A new name for the Engelhard Library of Public Affairs is on the list. So is the option to take drama courses for credit and go to a foreign country to study, not to mention a Writing Center. Free toilet paper, too, unless of course you've already got it. And, of course, the option to eat only 14 meals a week on board.
Those, at least, are the results of a Student Assembly referendum, the first wide-ranging survey of student opinions conducted in recent years and the body's first major project. More than 3780 undergraduates--almost 60 per cent of the student body--took part in the survey.
Of that group, 52 per cent said the University should "take whatever steps necessary" to change the name of the Kennedy School library, which is named after the late Charles W. Engelhard, an American businessman who built his fortune through mining interests in South Africa.
The chances of changing the Engelhard Library's name are slim at the very best, most administrators agree. But Richard C. Marius, director of the Expository Writing program, says he will do all he can to revive the undergraduate Writing Center, whose operations were suspended this fall for lack of cash. Marius this week promised that Expos teachers will each contribute one free hour a week to help students with their prose next fall.

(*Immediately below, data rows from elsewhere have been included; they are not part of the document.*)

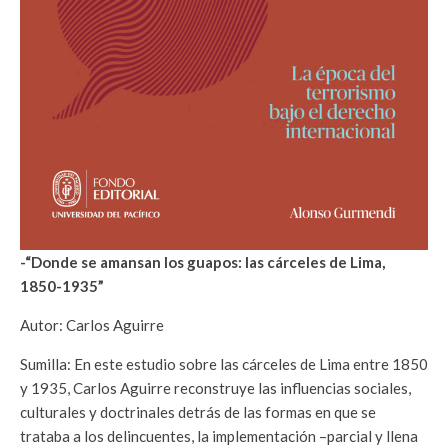
-“Donde se amansan los guapos: las cárceles de Lima,
1850-1935”
Autor: Carlos Aguirre
Sumilla: En este estudio sobre las cárceles de Lima entre 1850
y 1935, Carlos Aguirre reconstruye las influencias sociales,
culturales y doctrinales detrás de las formas en que se
trataba a los delincuentes, la implementación –parcial y llena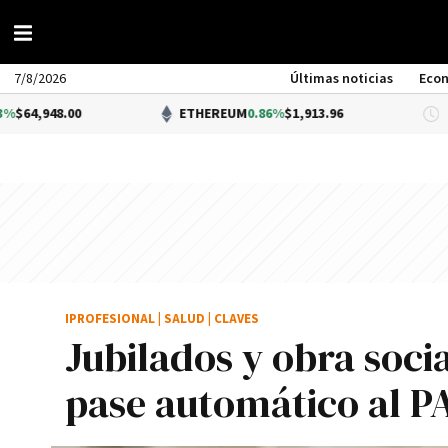
7/8/2026
Últimas noticias
Eco
0
ETHEREUM
0.86%
$1,913.96
DÓL
IPROFESIONAL
|
SALUD
|
CLAVES
Jubilados y obra socia
pase automático al P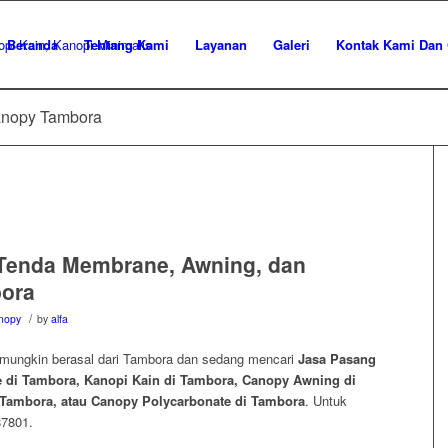
Beranda
Tentang Kami
Layanan
Galeri
Kontak Kami Dan 
Canopy Tambora
Tenda Membrane, Awning, dan
bora
/
nopy
by
alfa
 mungkin berasal dari Tambora dan sedang mencari
Jasa Pasang
di Tambora, Kanopi Kain di Tambora, Canopy Awning di
Tambora, atau Canopy Polycarbonate di Tambora
. Untuk
87801.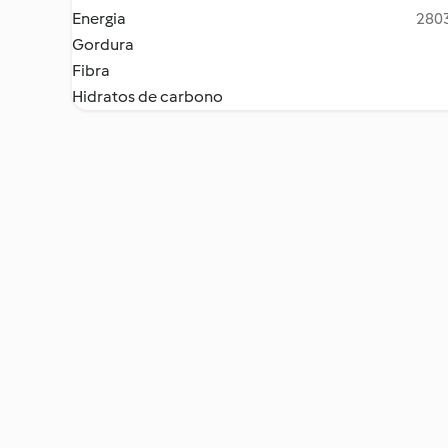
Energia
2803
Gordura
Fibra
Hidratos de carbono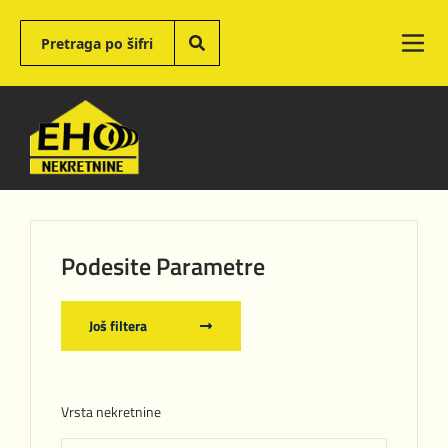
Podesite Parametre
Još filtera
Vrsta nekretnine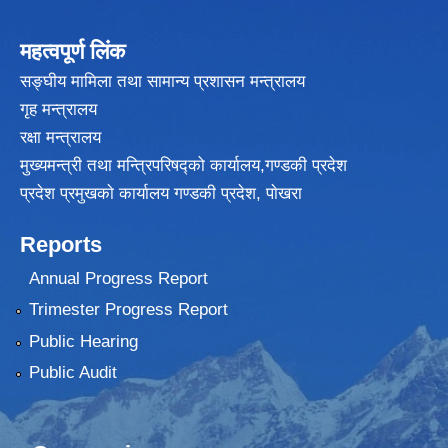
महत्वपूर्ण लिंक
सङ्घीय मामिला तथा सामान्य प्रशासन मन्त्रालय
गृह मन्त्रालय
रक्षा मन्त्रालय
मुख्यमन्त्री तथा मन्त्रिपरिषद्को कार्यालय,गण्डकी प्रदेश
प्रदेश प्रमुखकाे कार्यालय गण्डकी प्रदेश, पाेखरा
Reports
Annual Progress Report
Trimester Progress Report
Public Hearing
Public Audit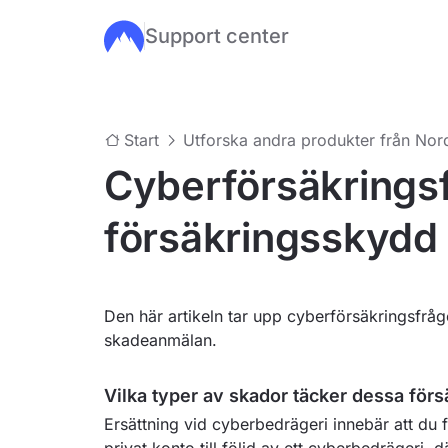
Support center
Hoppa till huvudinnehåll
Start
Utforska andra produkter från Nor
Cyberförsäkrings
försäkringsskydd
Den här artikeln tar upp cyberförsäkringsfrå
skadeanmälan.
Vilka typer av skador täcker dessa för
Ersättning vid cyberbedrägeri innebär att du f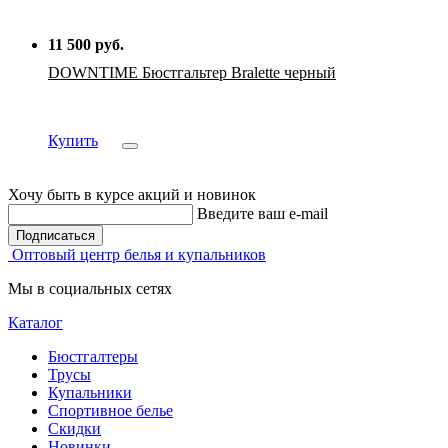
11 500 руб.
DOWNTIME Бюстгальтер Bralette черный
Купить
Хочу быть в курсе акций и новинок
Введите ваш e-mail
Подписаться
Оптовый центр белья и купальников
Мы в социальных сетях
Каталог
Бюстгалтеры
Трусы
Купальники
Спортивное белье
Скидки
Новинки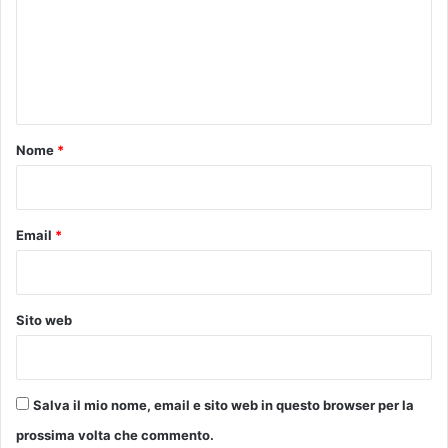
M
m
E
e
D
I
n
A
t
C
O
o
Nome
*
R
*
A
L
E
Email
*
D
I
R
E
Sito web
T
T
A
D
Salva il mio nome, email e sito web in questo browser per la
A
prossima volta che commento.
D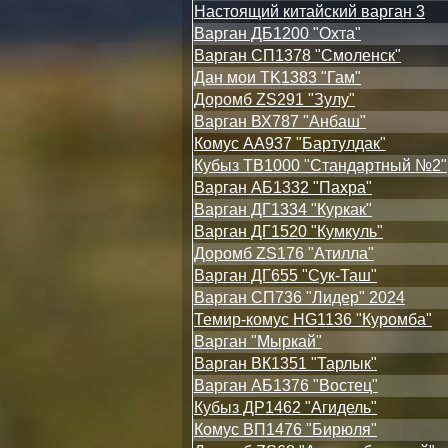
Настоящий китайский варган 3
Варган ДБ1200 "Охта"
Варган СП1378 "Смоленск"
Дан мои TK1383 "Гам"
Доромб ZS291 "Зулу"
Варган ВХ787 "Анбаш"
Комус АА937 "Бартулдак"
Кубыз ТВ1000 "Стандартный №2"
Варган АБ1332 "Пахра"
Варган ДГ1334 "Куркак"
Варган ДГ1520 "Кумкуль"
Доромб ZS176 "Атилла"
Варган ДГ655 "Сук-Таш"
Варган СП736 "Лидер" 2024
Темир-комус HG1136 "Куромба"
Варган "Мыркай"
Варган ВК1351 "Тарлык"
Варган АБ1376 "Востец"
Кубыз ДР1462 "Агидель"
Комус ВП1476 "Бирюля"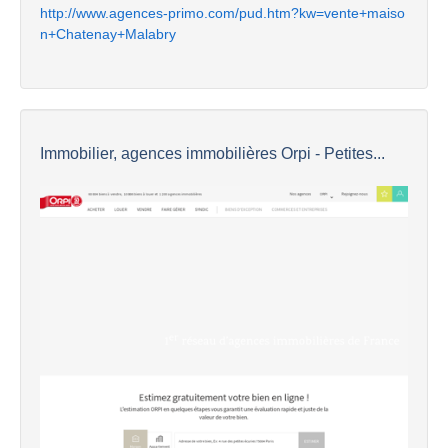
http://www.agences-primo.com/pud.htm?kw=vente+maiso
n+Chatenay+Malabry
Immobilier, agences immobilières Orpi - Petites...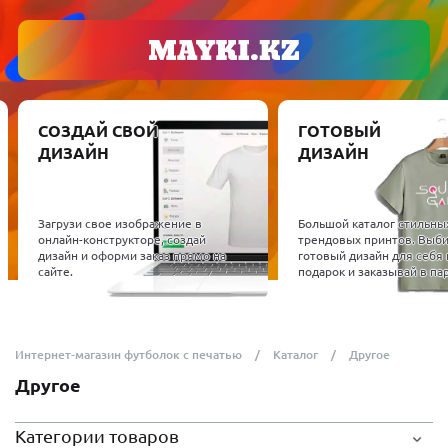
СОЗДАЙ СВОЙ
ГОТОВЫЙ
ДИЗАЙН
ДИЗАЙН
Загрузи свое изображение в
Большой каталог стильны
онлайн-конструкторе, создай
трендовых принтов. Выб
дизайн и оформи заказ прямо на
готовый дизайн для себя 
сайте.
подарок и заказывай в пар
Интернет-магазин футболок с печатью
Каталог
Другое
Другое
Категории товаров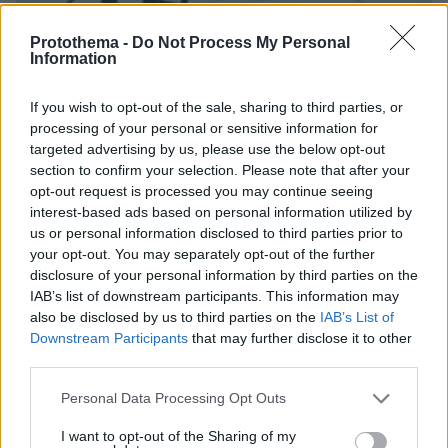
Protothema -
Do Not Process My Personal
Information
If you wish to opt-out of the sale, sharing to third parties, or
processing of your personal or sensitive information for
targeted advertising by us, please use the below opt-out
section to confirm your selection. Please note that after your
opt-out request is processed you may continue seeing
interest-based ads based on personal information utilized by
us or personal information disclosed to third parties prior to
your opt-out. You may separately opt-out of the further
disclosure of your personal information by third parties on the
IAB’s list of downstream participants. This information may
also be disclosed by us to third parties on the
IAB’s List of
Downstream Participants
that may further disclose it to other
25.07.2021, 10:02
third parties.
Ειδικός φρουρός ανάμεσα στους συλληφθέντες
Please note that this website/app uses one or more Google
αντιεμβολιαστές στο Σύνταγμα
Personal Data Processing Opt Outs
services and may gather and store information including but
not limited to your visit or usage behaviour. You may click to
I want to opt-out of the Sharing of my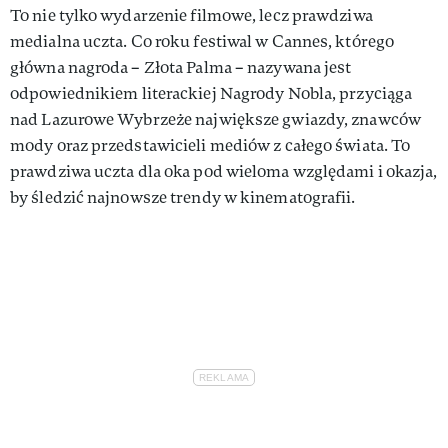
To nie tylko wydarzenie filmowe, lecz prawdziwa
medialna uczta. Co roku festiwal w Cannes, którego
główna nagroda – Złota Palma – nazywana jest
odpowiednikiem literackiej Nagrody Nobla, przyciąga
nad Lazurowe Wybrzeże największe gwiazdy, znawców
mody oraz przedstawicieli mediów z całego świata. To
prawdziwa uczta dla oka pod wieloma względami i okazja,
by śledzić najnowsze trendy w kinematografii.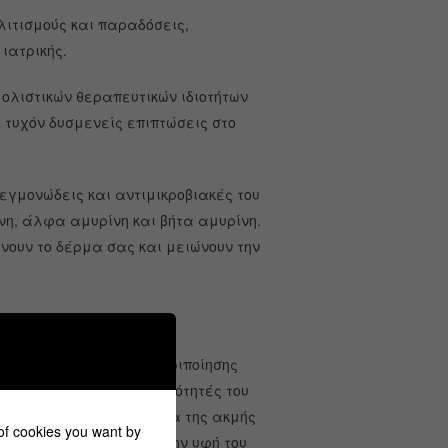
λιτισμούς και παραδόσεις,
ιατρικής.
 ολιστικών θεραπευτικών ιδιοτήτων
α τυχόν δυσμενείς επιπτώσεις στο
εγμονώδεις και αντιμικροβιακές του
νη, άλφα αμυρίνη και βήτα αμυρίνη.
νουν το δέρμα σας και μειώνουν την
αφυλλιάς;
 συχνά σε προϊόντα περιποίησης
αι αντιφλεγμονώδεις ιδιότητές του
ι ότι βοηθά στη θεραπεία της ακμής
 of cookies you want by
ρματος, ενώ βελτιώνει την υφή του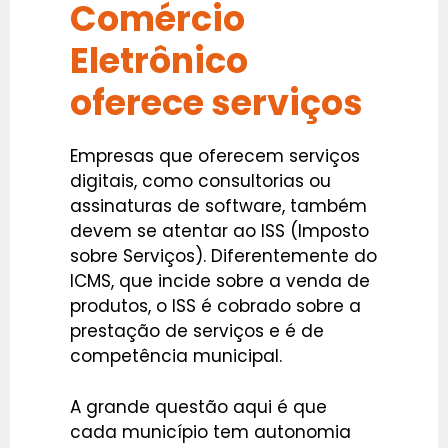
Comércio
Eletrônico
oferece serviços
Empresas que oferecem serviços
digitais, como consultorias ou
assinaturas de software, também
devem se atentar ao ISS (Imposto
sobre Serviços). Diferentemente do
ICMS, que incide sobre a venda de
produtos, o ISS é cobrado sobre a
prestação de serviços e é de
competência municipal.
A grande questão aqui é que
cada município tem autonomia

On the theater front, Dean Rosovsky said the chance to take drama courses for credit already exists, under a set of guidelines the Faculty Council passed last year to establish criteria for such courses.
On a more mundane level, River House residents--who currently pay for toilet paper--not surprisingly said they want it free. And Quad residents, who don't pay for toilet paper, say they won't pay so everyone else can have it free. So much for Adam Smith's "invisible hand."
A whopping 61 per cent of students reserved judgment on the Student Assembly's performance thus far. James A. Deutsch '80, vice president of the assembly, called the students' choice rational. To some extent.